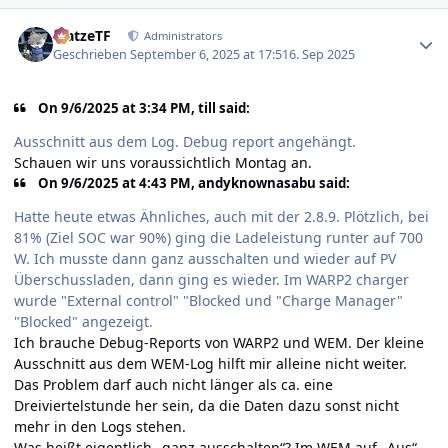
Author stats
MatzeTF
Administrators
Geschrieben
September 6, 2025 at 17:51
6. Sep 2025
On 9/6/2025 at 3:34 PM, till said:
Ausschnitt aus dem Log. Debug report angehängt.
Schauen wir uns voraussichtlich Montag an.
On 9/6/2025 at 4:43 PM, andyknownasabu said:
Hatte heute etwas Ähnliches, auch mit der 2.8.9. Plötzlich, bei
81% (Ziel SOC war 90%) ging die Ladeleistung runter auf 700
W. Ich musste dann ganz ausschalten und wieder auf PV
Überschussladen, dann ging es wieder. Im WARP2 charger
wurde "External control" "Blocked und "Charge Manager"
"Blocked" angezeigt.
Ich brauche Debug-Reports von WARP2 und WEM. Der kleine
Ausschnitt aus dem WEM-Log hilft mir alleine nicht weiter.
Das Problem darf auch nicht länger als ca. eine
Dreiviertelstunde her sein, da die Daten dazu sonst nicht
mehr in den Logs stehen.
Was heißt eigentlich „ganz ausschalten“? Im WEM auf „Aus“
-- -- --
## Activity
Could you repeat all of the entries exactly, without any of the images?

## Result
Author stats
MatzeTF
Administrators
Geschrieben
September 6, 2025 at 17:51
6. Sep 2025
On 9/6/2025 at 3:34 PM, till said:
Ausschnitt aus dem Log. Debug report angehängt.
Schauen wir uns voraussichtlich Montag an.
On 9/6/2025 at 4:43 PM, andyknownasabu said:
Hatte heute etwas Ähnliches, auch mit der 2.8.9. Plötzlich, bei
81% (Ziel SOC war 90%) ging die Ladeleistung runter auf 700
W. Ich musste dann ganz ausschalten und wieder auf PV
Überschussladen, dann ging es wieder. Im WARP2 charger
wurde "External control" "Blocked und "Charge Manager"
"Blocked" angezeigt.
Ich brauche Debug-Reports von WARP2 und WEM. Der kleine
Ausschnitt aus dem WEM-Log hilft mir alleine nicht weiter.
Das Problem darf auch nicht länger als ca. eine
Dreiviertelstunde her sein, da die Daten dazu sonst nicht
mehr in den Logs stehen.
Was heißt eigentlich „ganz ausschalten“? Im WEM auf „Aus“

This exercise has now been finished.